- What the task asks:
Reproduce the data below word for word, setting aside any picture it holds.
───── Provided entries
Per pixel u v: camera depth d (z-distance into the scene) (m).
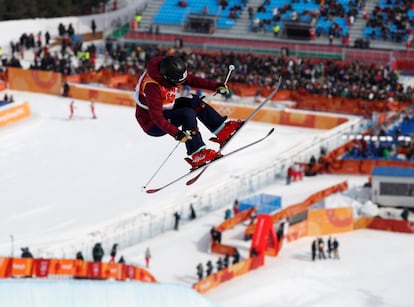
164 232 50.47
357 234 52.34
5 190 56.03
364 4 86.44
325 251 49.47
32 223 51.00
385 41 83.19
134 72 78.06
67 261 41.44
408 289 45.25
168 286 13.57
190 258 47.28
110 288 13.15
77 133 67.69
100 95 75.06
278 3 88.69
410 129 67.44
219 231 48.22
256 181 58.81
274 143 65.69
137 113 12.14
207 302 13.71
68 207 53.62
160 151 63.97
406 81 78.62
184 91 71.62
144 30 89.19
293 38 84.94
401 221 52.31
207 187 57.09
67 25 91.31
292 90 74.44
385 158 62.56
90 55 82.38
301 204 53.47
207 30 87.81
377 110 71.44
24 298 12.56
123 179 58.66
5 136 65.94
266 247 48.16
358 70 76.50
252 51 83.06
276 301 43.03
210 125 12.41
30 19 91.44
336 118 69.50
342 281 45.81
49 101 74.75
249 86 75.00
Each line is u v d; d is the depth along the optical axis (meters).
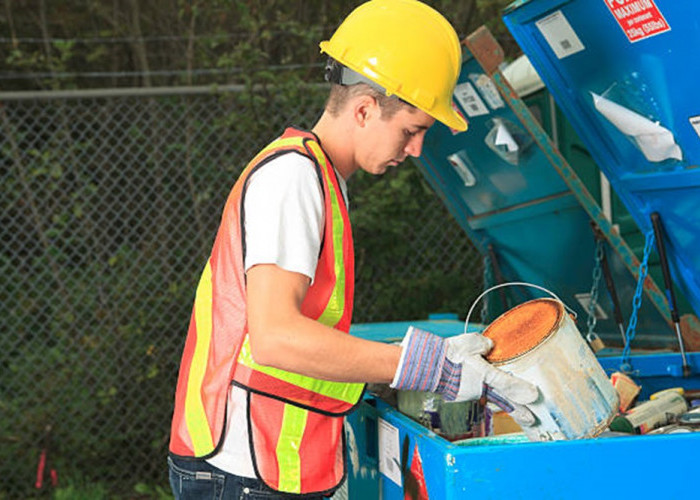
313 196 1.82
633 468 1.82
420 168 4.16
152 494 5.40
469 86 3.33
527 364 1.82
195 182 6.07
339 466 2.01
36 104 6.00
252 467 1.87
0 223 6.36
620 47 2.63
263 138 5.83
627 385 2.62
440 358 1.78
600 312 3.78
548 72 3.02
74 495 5.31
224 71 5.91
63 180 6.01
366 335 3.29
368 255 5.95
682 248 3.05
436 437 1.90
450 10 6.64
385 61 1.90
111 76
──────────
- Answer to this problem:
Per pixel u v: camera depth d (z-distance into the scene) (m).
164 232 50.47
357 234 52.34
5 190 56.03
364 4 86.44
325 251 49.47
32 223 51.00
385 41 83.19
134 72 78.06
67 261 41.44
408 289 45.25
168 286 13.57
190 258 47.28
110 288 13.15
77 133 67.69
100 95 75.06
278 3 88.69
410 129 67.44
219 231 48.22
256 181 58.81
274 143 65.69
137 113 12.14
207 302 13.71
68 207 53.62
160 151 63.97
406 81 78.62
184 91 71.62
144 30 89.19
293 38 84.94
401 221 52.31
207 187 57.09
67 25 91.31
292 90 74.44
385 158 62.56
90 55 82.38
301 204 53.47
207 30 87.81
377 110 71.44
24 298 12.56
123 179 58.66
5 136 65.94
266 247 48.16
358 70 76.50
252 51 83.06
276 301 43.03
210 125 12.41
30 19 91.44
336 118 69.50
342 281 45.81
49 101 74.75
249 86 75.00
Each line is u v d; d is the depth along the optical axis (meters).
313 196 1.82
633 468 1.82
420 168 4.16
152 494 5.40
469 86 3.33
527 364 1.82
195 182 6.07
339 466 2.01
36 104 6.00
252 467 1.87
0 223 6.36
620 47 2.63
263 138 5.83
627 385 2.62
440 358 1.78
600 312 3.78
548 72 3.02
74 495 5.31
224 71 5.91
63 180 6.01
366 335 3.29
368 255 5.95
682 248 3.05
436 437 1.90
450 10 6.64
385 61 1.90
111 76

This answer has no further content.